**AVAILABLE RECORDS:**
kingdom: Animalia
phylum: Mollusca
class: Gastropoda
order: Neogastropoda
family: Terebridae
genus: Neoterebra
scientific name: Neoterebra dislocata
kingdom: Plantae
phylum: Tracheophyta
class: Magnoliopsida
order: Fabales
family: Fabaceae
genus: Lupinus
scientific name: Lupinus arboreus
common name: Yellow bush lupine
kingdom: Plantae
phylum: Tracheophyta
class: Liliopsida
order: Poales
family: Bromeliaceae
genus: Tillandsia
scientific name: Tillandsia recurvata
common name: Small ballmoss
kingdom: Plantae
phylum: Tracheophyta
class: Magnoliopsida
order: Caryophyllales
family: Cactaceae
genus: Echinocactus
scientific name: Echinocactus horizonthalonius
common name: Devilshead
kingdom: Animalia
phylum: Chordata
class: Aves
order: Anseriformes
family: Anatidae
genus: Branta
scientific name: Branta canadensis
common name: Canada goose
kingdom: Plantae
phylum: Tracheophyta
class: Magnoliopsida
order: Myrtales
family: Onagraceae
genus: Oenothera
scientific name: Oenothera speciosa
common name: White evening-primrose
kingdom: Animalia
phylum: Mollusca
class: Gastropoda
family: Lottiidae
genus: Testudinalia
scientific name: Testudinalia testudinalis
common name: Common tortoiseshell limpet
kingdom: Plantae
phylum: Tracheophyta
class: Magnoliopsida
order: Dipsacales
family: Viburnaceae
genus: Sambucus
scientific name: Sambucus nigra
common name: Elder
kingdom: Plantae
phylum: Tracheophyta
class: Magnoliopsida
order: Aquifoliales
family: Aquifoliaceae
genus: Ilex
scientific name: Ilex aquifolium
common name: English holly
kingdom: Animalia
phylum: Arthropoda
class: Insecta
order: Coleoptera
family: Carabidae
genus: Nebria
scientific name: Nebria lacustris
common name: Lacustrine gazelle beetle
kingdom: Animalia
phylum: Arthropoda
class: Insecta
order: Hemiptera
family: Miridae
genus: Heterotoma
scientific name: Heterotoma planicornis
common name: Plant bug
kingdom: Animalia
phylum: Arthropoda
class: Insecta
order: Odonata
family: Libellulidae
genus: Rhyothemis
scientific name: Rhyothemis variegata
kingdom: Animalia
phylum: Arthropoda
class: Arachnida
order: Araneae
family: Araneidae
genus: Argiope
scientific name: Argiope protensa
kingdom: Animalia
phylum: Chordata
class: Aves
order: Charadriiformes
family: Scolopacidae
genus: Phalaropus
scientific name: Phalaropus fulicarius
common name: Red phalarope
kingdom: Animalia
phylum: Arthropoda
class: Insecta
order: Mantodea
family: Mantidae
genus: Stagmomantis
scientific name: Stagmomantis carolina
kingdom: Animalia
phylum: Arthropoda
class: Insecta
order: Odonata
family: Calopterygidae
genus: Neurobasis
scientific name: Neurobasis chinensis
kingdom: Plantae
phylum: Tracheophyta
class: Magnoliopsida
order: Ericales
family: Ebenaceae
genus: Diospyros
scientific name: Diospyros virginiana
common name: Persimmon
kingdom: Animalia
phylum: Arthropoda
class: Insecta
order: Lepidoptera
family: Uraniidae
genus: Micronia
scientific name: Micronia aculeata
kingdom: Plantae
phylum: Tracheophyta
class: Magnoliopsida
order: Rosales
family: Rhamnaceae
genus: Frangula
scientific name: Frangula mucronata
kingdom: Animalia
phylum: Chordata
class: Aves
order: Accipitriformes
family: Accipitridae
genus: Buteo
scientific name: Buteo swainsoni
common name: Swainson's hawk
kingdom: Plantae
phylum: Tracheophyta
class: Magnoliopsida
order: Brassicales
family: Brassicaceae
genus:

**TASK:**
Rewrite all of the rows above with every "common name" changed to "vernacular name". Keep everything else the same.

**THE REPLY:**
kingdom: Animalia
phylum: Mollusca
class: Gastropoda
order: Neogastropoda
family: Terebridae
genus: Neoterebra
scientific name: Neoterebra dislocata
kingdom: Plantae
phylum: Tracheophyta
class: Magnoliopsida
order: Fabales
family: Fabaceae
genus: Lupinus
scientific name: Lupinus arboreus
vernacular name: Yellow bush lupine
kingdom: Plantae
phylum: Tracheophyta
class: Liliopsida
order: Poales
family: Bromeliaceae
genus: Tillandsia
scientific name: Tillandsia recurvata
vernacular name: Small ballmoss
kingdom: Plantae
phylum: Tracheophyta
class: Magnoliopsida
order: Caryophyllales
family: Cactaceae
genus: Echinocactus
scientific name: Echinocactus horizonthalonius
vernacular name: Devilshead
kingdom: Animalia
phylum: Chordata
class: Aves
order: Anseriformes
family: Anatidae
genus: Branta
scientific name: Branta canadensis
vernacular name: Canada goose
kingdom: Plantae
phylum: Tracheophyta
class: Magnoliopsida
order: Myrtales
family: Onagraceae
genus: Oenothera
scientific name: Oenothera speciosa
vernacular name: White evening-primrose
kingdom: Animalia
phylum: Mollusca
class: Gastropoda
family: Lottiidae
genus: Testudinalia
scientific name: Testudinalia testudinalis
vernacular name: Common tortoiseshell limpet
kingdom: Plantae
phylum: Tracheophyta
class: Magnoliopsida
order: Dipsacales
family: Viburnaceae
genus: Sambucus
scientific name: Sambucus nigra
vernacular name: Elder
kingdom: Plantae
phylum: Tracheophyta
class: Magnoliopsida
order: Aquifoliales
family: Aquifoliaceae
genus: Ilex
scientific name: Ilex aquifolium
vernacular name: English holly
kingdom: Animalia
phylum: Arthropoda
class: Insecta
order: Coleoptera
family: Carabidae
genus: Nebria
scientific name: Nebria lacustris
vernacular name: Lacustrine gazelle beetle
kingdom: Animalia
phylum: Arthropoda
class: Insecta
order: Hemiptera
family: Miridae
genus: Heterotoma
scientific name: Heterotoma planicornis
vernacular name: Plant bug
kingdom: Animalia
phylum: Arthropoda
class: Insecta
order: Odonata
family: Libellulidae
genus: Rhyothemis
scientific name: Rhyothemis variegata
kingdom: Animalia
phylum: Arthropoda
class: Arachnida
order: Araneae
family: Araneidae
genus: Argiope
scientific name: Argiope protensa
kingdom: Animalia
phylum: Chordata
class: Aves
order: Charadriiformes
family: Scolopacidae
genus: Phalaropus
scientific name: Phalaropus fulicarius
vernacular name: Red phalarope
kingdom: Animalia
phylum: Arthropoda
class: Insecta
order: Mantodea
family: Mantidae
genus: Stagmomantis
scientific name: Stagmomantis carolina
kingdom: Animalia
phylum: Arthropoda
class: Insecta
order: Odonata
family: Calopterygidae
genus: Neurobasis
scientific name: Neurobasis chinensis
kingdom: Plantae
phylum: Tracheophyta
class: Magnoliopsida
order: Ericales
family: Ebenaceae
genus: Diospyros
scientific name: Diospyros virginiana
vernacular name: Persimmon
kingdom: Animalia
phylum: Arthropoda
class: Insecta
order: Lepidoptera
family: Uraniidae
genus: Micronia
scientific name: Micronia aculeata
kingdom: Plantae
phylum: Tracheophyta
class: Magnoliopsida
order: Rosales
family: Rhamnaceae
genus: Frangula
scientific name: Frangula mucronata
kingdom: Animalia
phylum: Chordata
class: Aves
order: Accipitriformes
family: Accipitridae
genus: Buteo
scientific name: Buteo swainsoni
vernacular name: Swainson's hawk
kingdom: Plantae
phylum: Tracheophyta
class: Magnoliopsida
order: Brassicales
family: Brassicaceae
genus:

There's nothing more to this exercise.